_SELECTED PASSAGE:_
Different approaches to the use of such a ‘telescope’ tend to be pursued in the institutions that specialise in cultural heritage and text-based humanities, or in the memory institution and the university. As a result, various studies (Eide, 2014; Ore and Eide, 2009) of how to bridge their modelling activities have been conducted:

Computer based modelling in cultural heritage has focused on database development, generalised as data standards and, since the 1990s, also formal ontologies. Modelling in digital humanities has had its core in textual scholarship, including close reading and text encoding of literary and historical sources as well as models of text corpora, usually relying on statistical methods (Ciula and Eide, 2014: 35).

As stated above, we are implementing the digital humanities modelling of Sloane’s catalogues largely in line with TEI. This is an authoritative set of guidelines for making Humanities texts machine readable and is endorsed by agencies such as the NEH, AHRC and the EU’s Expert Advisory Group for Language engineering (TEI Consortium, n.d.). Given that the primary location of the Enlightenment Architectures project (the British Museum) and that the locations of the objects that are described in the catalogues are memory institutions, we carefully considered using a formal ontology such as CIDOC CRM rather that TEI as the basis of our work. CIDOC CRM is a conceptual model designed to provide ‘definitions and a formal structure for describing the implicit and explicit concepts and relationships used in cultural heritage documentation’ (CIDOC, n.d.).

_EXTRACTED INFORMATION:_
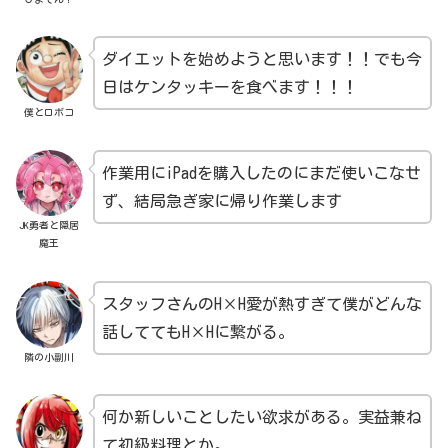
ダイエットを始めようと思います！！でも今
日はケンタッキーを食べます！！！
僕とロボコ
作業用にiPadを購入したのにまだ使いこなせ
ず、結局急ぎ家に帰り作業します
JK勇者と隠居
魔王
スタッフさんのH×H愛が熱すぎて僕がどんな
話しててもH×Hに繋がる。
隣の小副川
何か新しいことしたい欲求がある。実益兼ね
て初級料理とか。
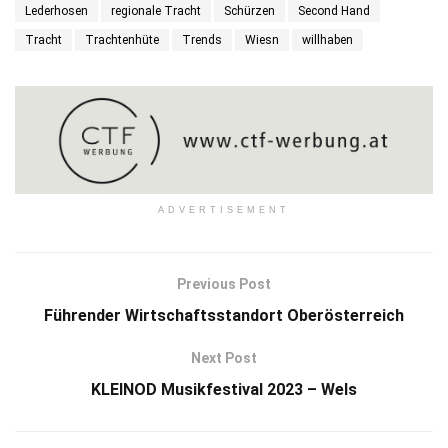
Lederhosen
regionale Tracht
Schürzen
Second Hand
Tracht
Trachtenhüte
Trends
Wiesn
willhaben
ADVERTISEMENT
Previous Post
Führender Wirtschaftsstandort Oberösterreich
Next Post
KLEINOD Musikfestival 2023 – Wels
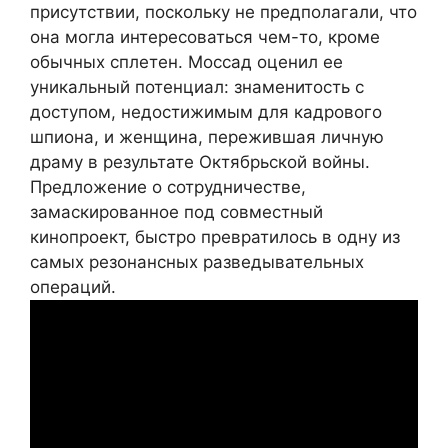
присутствии, поскольку не предполагали, что
она могла интересоваться чем-то, кроме
обычных сплетен. Моссад оценил ее
уникальный потенциал: знаменитость с
доступом, недостижимым для кадрового
шпиона, и женщина, пережившая личную
драму в результате Октябрьской войны.
Предложение о сотрудничестве,
замаскированное под совместный
кинопроект, быстро превратилось в одну из
самых резонансных разведывательных
операций.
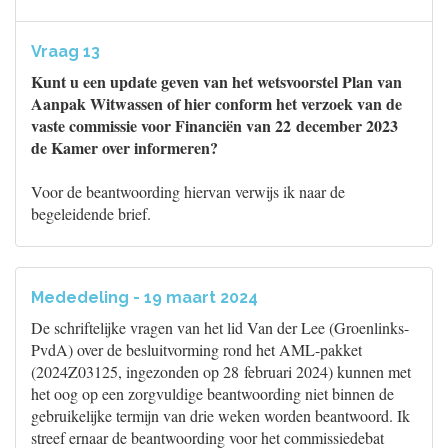
Vraag 13
Kunt u een update geven van het wetsvoorstel Plan van
Aanpak Witwassen of hier conform het verzoek van de
vaste commissie voor Financiën van 22 december 2023
de Kamer over informeren?
Voor de beantwoording hiervan verwijs ik naar de
begeleidende brief.
Mededeling - 19 maart 2024
De schriftelijke vragen van het lid Van der Lee (Groenlinks-
PvdA) over de besluitvorming rond het AML-pakket
(2024Z03125, ingezonden op 28 februari 2024) kunnen met
het oog op een zorgvuldige beantwoording niet binnen de
gebruikelijke termijn van drie weken worden beantwoord. Ik
streef ernaar de beantwoording voor het commissiedebat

_WRITTEN TASK 1:_ In the passage on modelling Sloane's catalogues, reproduce the wording from "Different approaches to" up to and including "Eide, 2014: 35).".
_WRITTEN TASK 2:_ According to the passage on modelling Sloane's catalogues, which agencies endorse the TEI guidelines?
_WRITTEN TASK 3:_ Continue the passage on modelling Sloane's catalogues from its final sentence onward.

_ANSWER AREA 1:_
Different approaches to the use of such a ‘telescope’ tend to be pursued in the institutions that specialise in cultural heritage and text-based humanities, or in the memory institution and the university. As a result, various studies (Eide, 2014; Ore and Eide, 2009) of how to bridge their modelling activities have been conducted:

Computer based modelling in cultural heritage has focused on database development, generalised as data standards and, since the 1990s, also formal ontologies. Modelling in digital humanities has had its core in textual scholarship, including close reading and text encoding of literary and historical sources as well as models of text corpora, usually relying on statistical methods (Ciula and Eide, 2014: 35).

_ANSWER AREA 2:_ The NEH, the AHRC and the EU's Expert Advisory Group for Language engineering.

_ANSWER AREA 3:_
However, we concluded that TEI would be better for maintaining the integrity of Sloane’s formally unstructured and continuous handwritten text, whilst exploring its information structures and its discursive development over time. This is because the aim of our modelling is to accurately represent the information architecture of Sloane’s catalogues rather than to reconcile those information architectures with the concepts set out in a 21st-century encoding languages or ontologies. In CIDOC CRM, for example, ‘[t]he central idea is that the notion of historical context can be abstracted as things, people and ideas meeting in space-time’ (Ore and Eide, 2009: 163). This is not a view of the catalogues that we were happy to commit to at the beginning of this work. Of course, implicit conceptual models underpin TEI too, but arguably not to the same extent and they are not articulated as such: ‘The TEI guidelines are focused on how to annotate texts and do not prescribe any specific conceptual model’ (Ore and Eide, 2009: 165). After careful consideration, we decided to use TEI as the master format for the project and integrate our annotations with that of an appropriate ontology at a later date, as other projects have done (e.g. Ciula, Spence & Vieira 2008). Nevertheless, the process of adapting and extending TEI to encode our material has presented significant challenges.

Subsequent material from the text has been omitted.